New Hampshire Filing Closes for Presidential Primaries

November 20 was the deadline for presidential candidates to file in New Hampshire. Thirty Republicans filed, and twenty-eight Democrats filed. By contrast, in 2012, 31 Republicans filed and 14 Democrats filed. Candidates need no petition; they merely pay a fee of $1,000.

The New Hampshire Secretary of State encourages many candidates to file, because the more candidates file, the more revenue the state receives. Gardner even sometimes telephones lesser-known presidential candidates and encourages them to file.

Yet when the Libertarian Party sued New Hampshire over ballot access, the state claimed that the restrictive rules were needed to keep the ballot from being “cluttered.” In 2014, New Hampshire was one of five states with no minor party or independent candidates for any statewide office. The others were Alabama, California, New Mexico, and Pennsylvania (and Washington had no statewide offices up).

Here is a link to the New Hampshire Secretary of State’s page. Under “election information” click on “candidates filed.”

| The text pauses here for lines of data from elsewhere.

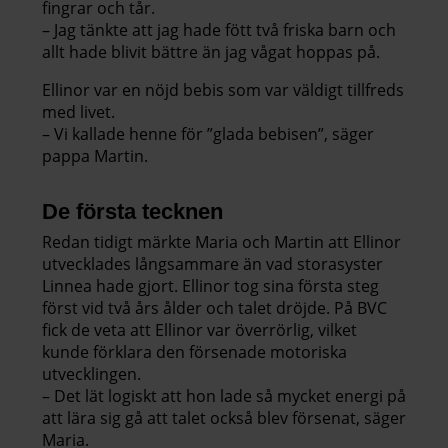
fingrar och tår.
– Jag tänkte att jag hade fött två friska barn och
allt hade blivit bättre än jag vågat hoppas på.
Ellinor var en nöjd bebis som var väldigt tillfreds
med livet.
– Vi kallade henne för ”glada bebisen”, säger
pappa Martin.
De första tecknen
Redan tidigt märkte Maria och Martin att Ellinor
utvecklades långsammare än vad storasyster
Linnea hade gjort. Ellinor tog sina första steg
först vid två års ålder och talet dröjde. På BVC
fick de veta att Ellinor var överrörlig, vilket
kunde förklara den försenade motoriska
utvecklingen.
– Det lät logiskt att hon lade så mycket energi på
att lära sig gå att talet också blev försenat, säger
Maria.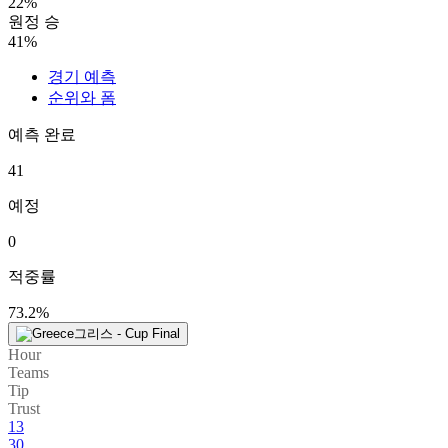
22%
원정 승
41%
경기 예측
순위와 폼
예측 완료
41
예정
0
적중률
73.2%
그리스 - Cup Final
Hour
Teams
Tip
Trust
13
30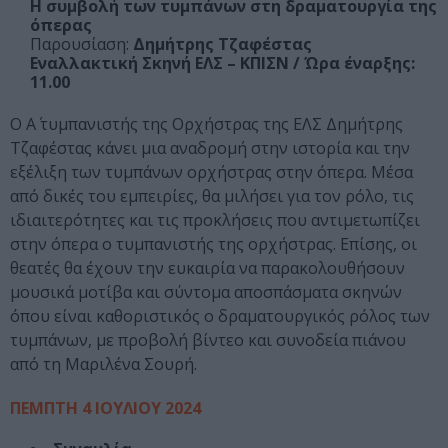
Η συμβολή των τυμπάνων στη δραματουργία της
όπερας
Παρουσίαση:
Δημήτρης Τζαφέστας
Εναλλακτική Σκηνή ΕΛΣ – ΚΠΙΣΝ / Ώρα έναρξης:
11.00
O Α΄ τυμπανιστής της Ορχήστρας της ΕΛΣ Δημήτρης
Τζαφέστας κάνει μια αναδρομή στην ιστορία και την
εξέλιξη των τυμπάνων ορχήστρας στην όπερα. Μέσα
από δικές του εμπειρίες, θα μιλήσει για τον ρόλο, τις
ιδιαιτερότητες και τις προκλήσεις που αντιμετωπίζει
στην όπερα ο τυμπανιστής της ορχήστρας. Επίσης, οι
θεατές θα έχουν την ευκαιρία να παρακολουθήσουν
μουσικά μοτίβα και σύντομα αποσπάσματα σκηνών
όπου είναι καθοριστικός ο δραματουργικός ρόλος των
τυμπάνων, με προβολή βίντεο και συνοδεία πιάνου
από τη Μαριλένα Σουρή.
ΠΕΜΠΤΗ 4 ΙΟΥΛΙΟΥ 2024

Ohio Libertarian Party Asks Sixth Circuit to Invalidate Ballot Access Law

On November 19, the Ohio Libertarian Party filed a notice of appeal to the Sixth Circuit, in Libertarian Party of Ohio v Husted, 14-3230. The issue in this part of the case is whether Ohio waived its Eleventh Amendment immunity. If Ohio did waive its Eleventh Amendment immunity, then the federal courts have a right to determine if the 2013 ballot access laws for new political parties violates the Ohio Constitution. The U.S. District Court had ruled that federal courts can’t decide whether the 2013 law violates the Ohio Constitution.

The 2013 law appears to violate the Ohio Constitution, because the 2013 law says new parties can’t nominate by primary, yet the State Constitution seems to say all parties must nominate by primary. The 2013 law sets a July petition deadline for new parties, and the Ohio primary is already over by then. The Ohio primary is in March in presidential years and May in other years.

In the meantime, the party is still waiting for the U.S. District Court to rule on whether the enforcement of another law in 2014 represented selective enforcement. That law required petitioners to fill in a blank to say who paid them to gather signatures. The law had never before been enforced. It was also ambiguous, because it wasn’t clear to the circulators that it applied to independent contractors.